Oh and 28 weeks!!!!! You rock! Yay!

I think it is terrible that Parents is robbing you of YOUR history and that they have exhibited their complete lack of conscience this way.

Yay for 28 weeks though -- I'm so excited for you all! (and so glad to hear also that Nick and Elias are getting better and that you are resisting this bug!)

Thanks for the links, Christy. I'm disappointed in Parents, too. Hopefully they will take this in-between time to re-evaluate how they work with future bloggers.

Also, I didn't know the plan was to take them down by the end of this month. That makes me sad.

One final helpful hint: As I wrote my posts, any photos I used I saved in a separate Parents folder so I knew which ones were used specifically for that blog. As you go through entries, you may want to do that so the files aren't stuck in a Word document.

Good luck choosing your top 15!

Ugh, that is so frustrating! Let me know if you need any help printing them out. Save everything -- things change. xo

Terrible that you have to choose only 15 posts out of so many! Here's hoping there will be some redeeming value for you in that process... that it won't all be an exercise in frustration.

I agree with others that your stories will live on in your readers' minds... as well as in our actions and our expanded understanding of special needs. Thanks for sharing! There'll be lots of good out of your writing -- some of which you'll probably never even realize. That's one special thing about writing: it resonates with people and they respond within their own relationships, and pass along special bits to others who may also benefit.

My suggestion for choosing the posts to save: some or all could be ones that strike you as "Wow! That's good writing! It conveys just what I was thinking." That's how I choose my favorites of the pieces I write.

Thank you all!!!

Your comments really do help during this frustrating transition. Thank you for your rage, your offers to help, you ability to see the bright side, and your belief in the power of Elias's story to reach beyond the printed words.

I just left another message with Parents, truthfully I want to speak to someone who is actually making these decisions--and not the poor young woman who is just filling in to wrap things up-- so they can at the very least explain their thinking. We'll see what happens.

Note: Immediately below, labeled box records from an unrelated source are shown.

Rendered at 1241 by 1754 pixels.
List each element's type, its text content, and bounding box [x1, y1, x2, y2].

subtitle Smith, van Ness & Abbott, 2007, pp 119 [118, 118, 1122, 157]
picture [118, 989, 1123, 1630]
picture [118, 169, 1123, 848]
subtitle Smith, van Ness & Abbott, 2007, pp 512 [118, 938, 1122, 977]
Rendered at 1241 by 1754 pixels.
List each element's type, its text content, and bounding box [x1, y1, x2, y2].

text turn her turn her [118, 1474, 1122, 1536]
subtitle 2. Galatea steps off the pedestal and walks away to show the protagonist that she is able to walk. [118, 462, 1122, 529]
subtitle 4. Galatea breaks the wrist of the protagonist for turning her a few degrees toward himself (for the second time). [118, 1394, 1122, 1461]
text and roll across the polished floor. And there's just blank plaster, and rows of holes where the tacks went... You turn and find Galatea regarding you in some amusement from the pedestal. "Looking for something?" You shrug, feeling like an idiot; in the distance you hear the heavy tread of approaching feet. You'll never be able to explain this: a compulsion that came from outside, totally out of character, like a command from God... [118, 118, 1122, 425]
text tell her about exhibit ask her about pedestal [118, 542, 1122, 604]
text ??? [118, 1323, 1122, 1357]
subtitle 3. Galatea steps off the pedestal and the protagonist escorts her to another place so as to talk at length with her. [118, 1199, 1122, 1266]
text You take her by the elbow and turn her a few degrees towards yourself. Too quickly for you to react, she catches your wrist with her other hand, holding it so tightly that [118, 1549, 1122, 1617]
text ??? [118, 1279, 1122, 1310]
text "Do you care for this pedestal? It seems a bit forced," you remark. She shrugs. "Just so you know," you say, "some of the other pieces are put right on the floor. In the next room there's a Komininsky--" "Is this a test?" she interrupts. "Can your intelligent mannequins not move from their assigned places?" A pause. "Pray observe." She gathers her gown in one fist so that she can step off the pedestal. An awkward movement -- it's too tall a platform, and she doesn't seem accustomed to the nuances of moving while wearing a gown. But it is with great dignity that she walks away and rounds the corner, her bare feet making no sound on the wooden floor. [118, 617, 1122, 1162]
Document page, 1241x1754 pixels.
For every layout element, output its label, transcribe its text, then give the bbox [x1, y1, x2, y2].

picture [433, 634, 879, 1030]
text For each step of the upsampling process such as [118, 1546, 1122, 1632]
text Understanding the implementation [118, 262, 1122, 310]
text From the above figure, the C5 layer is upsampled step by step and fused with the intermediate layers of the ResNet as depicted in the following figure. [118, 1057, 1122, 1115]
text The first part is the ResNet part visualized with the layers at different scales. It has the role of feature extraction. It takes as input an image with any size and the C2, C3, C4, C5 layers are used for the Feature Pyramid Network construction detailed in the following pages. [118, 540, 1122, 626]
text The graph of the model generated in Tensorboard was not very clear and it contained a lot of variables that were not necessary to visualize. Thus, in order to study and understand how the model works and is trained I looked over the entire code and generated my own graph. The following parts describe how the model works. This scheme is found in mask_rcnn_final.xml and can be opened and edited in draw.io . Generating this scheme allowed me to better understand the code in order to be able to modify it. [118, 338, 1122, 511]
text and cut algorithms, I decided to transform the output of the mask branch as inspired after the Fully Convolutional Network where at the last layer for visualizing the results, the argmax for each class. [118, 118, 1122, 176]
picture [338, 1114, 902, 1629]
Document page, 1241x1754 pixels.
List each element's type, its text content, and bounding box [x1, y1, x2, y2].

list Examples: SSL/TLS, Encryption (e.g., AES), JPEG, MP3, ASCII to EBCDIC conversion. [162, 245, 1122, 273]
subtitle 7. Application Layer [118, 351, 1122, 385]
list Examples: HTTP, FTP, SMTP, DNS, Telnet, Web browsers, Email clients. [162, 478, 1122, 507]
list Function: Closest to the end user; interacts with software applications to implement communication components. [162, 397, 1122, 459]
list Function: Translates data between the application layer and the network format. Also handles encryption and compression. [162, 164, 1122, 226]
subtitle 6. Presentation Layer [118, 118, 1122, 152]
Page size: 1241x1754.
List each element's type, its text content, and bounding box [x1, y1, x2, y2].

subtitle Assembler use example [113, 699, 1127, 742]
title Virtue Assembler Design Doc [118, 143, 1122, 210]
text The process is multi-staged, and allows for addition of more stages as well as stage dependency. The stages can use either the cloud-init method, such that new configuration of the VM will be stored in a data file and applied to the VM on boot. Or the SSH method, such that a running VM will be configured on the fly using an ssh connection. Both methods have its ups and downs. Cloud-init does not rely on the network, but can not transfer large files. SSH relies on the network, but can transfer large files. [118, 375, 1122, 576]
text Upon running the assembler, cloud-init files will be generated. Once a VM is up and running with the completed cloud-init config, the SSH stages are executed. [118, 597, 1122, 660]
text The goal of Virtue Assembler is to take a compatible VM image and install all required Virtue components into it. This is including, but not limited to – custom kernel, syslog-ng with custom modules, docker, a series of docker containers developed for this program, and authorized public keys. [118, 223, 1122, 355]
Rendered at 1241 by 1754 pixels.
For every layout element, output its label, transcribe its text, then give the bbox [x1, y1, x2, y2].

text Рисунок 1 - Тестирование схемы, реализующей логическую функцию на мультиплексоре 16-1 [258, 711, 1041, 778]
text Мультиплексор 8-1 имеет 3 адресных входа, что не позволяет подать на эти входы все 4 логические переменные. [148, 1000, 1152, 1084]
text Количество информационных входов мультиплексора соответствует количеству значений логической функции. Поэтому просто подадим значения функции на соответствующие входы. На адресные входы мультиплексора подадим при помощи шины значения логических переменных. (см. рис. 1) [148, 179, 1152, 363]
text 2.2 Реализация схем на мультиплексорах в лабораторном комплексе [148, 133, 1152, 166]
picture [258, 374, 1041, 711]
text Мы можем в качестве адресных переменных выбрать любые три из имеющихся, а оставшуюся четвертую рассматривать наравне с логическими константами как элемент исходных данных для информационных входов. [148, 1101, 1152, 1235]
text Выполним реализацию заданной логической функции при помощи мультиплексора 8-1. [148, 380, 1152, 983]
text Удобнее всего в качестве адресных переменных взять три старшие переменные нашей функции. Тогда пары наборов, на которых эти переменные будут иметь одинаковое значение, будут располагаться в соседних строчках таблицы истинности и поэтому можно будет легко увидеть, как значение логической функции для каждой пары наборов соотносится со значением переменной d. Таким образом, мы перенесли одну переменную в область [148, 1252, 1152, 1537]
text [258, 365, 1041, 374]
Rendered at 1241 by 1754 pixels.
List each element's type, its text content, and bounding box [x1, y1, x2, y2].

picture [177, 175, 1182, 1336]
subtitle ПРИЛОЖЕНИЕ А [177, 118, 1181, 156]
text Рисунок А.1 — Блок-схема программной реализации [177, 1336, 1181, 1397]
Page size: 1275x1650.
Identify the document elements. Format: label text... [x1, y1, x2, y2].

As for cut and paste offers I do have everything, except the comments, on a HUGE word document and I did ask in my latest email for all the content as a keepsake for my family. Though that was Thursday and I havent even heard a peep back yet. Thus the phone message.

Ok back to reading with me...

Oh, and I like the idea of Nick reading them and when i suggested it to him, Cuzuncle David who was visiting said, "That's like responding to a woman's question: Do i look fat in this dress? You can't win." Nick agreed that I'd want to know why he did or didn't pick certain posts and I think for me as hard as it will be I need to decide. And since I'm not getting full rights of these posts just one time rights to publish them here, I will look for ones that either need to have been written exactly as they are or tell pieces of our story that would be helpful to new readers or ones i just really like, even if they are painful.

I made the mistake yesterday of reading six months or more without keeping a written list, just thinking I'd remember, and of course I now have no idea which ones I like. Back to the grind...

Dear Christy, I'm sorry to hear about the contract with Parents.com. I just wanted to tell you that I enjoyed reading your posts very much. I've been following Elias through your writing and it had both made smile and cry. In the other hand, I'm so excited for you and for baby Olive. WOW! Third Semester, the day is getting closer.